TASK ITEM —
What lines of the material below include the string "index"? Copy all of them.
========================================
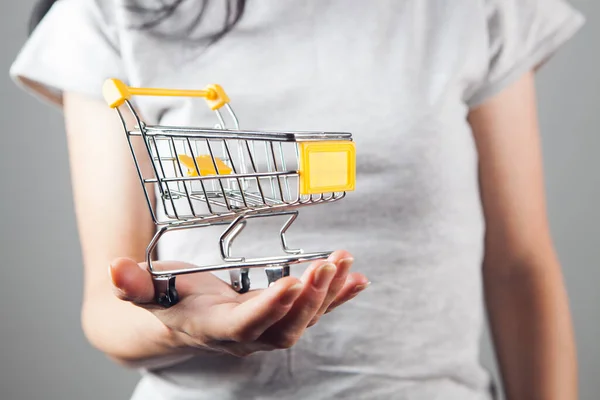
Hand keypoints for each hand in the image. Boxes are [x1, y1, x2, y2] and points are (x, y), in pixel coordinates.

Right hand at [109, 251, 368, 356]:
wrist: (175, 324)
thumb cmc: (164, 303)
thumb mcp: (146, 292)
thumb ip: (133, 285)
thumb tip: (114, 268)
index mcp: (214, 329)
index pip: (245, 325)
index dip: (269, 307)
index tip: (293, 282)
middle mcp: (245, 336)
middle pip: (284, 327)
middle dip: (309, 299)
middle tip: (327, 265)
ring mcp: (265, 330)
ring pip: (304, 320)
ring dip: (329, 293)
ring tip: (345, 262)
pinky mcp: (278, 318)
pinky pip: (313, 312)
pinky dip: (338, 297)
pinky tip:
========================================
TASK RESPONSE —
index mcp: (214, 329)
index pip: (245, 325)
index dip: (269, 307)
index tip: (293, 282)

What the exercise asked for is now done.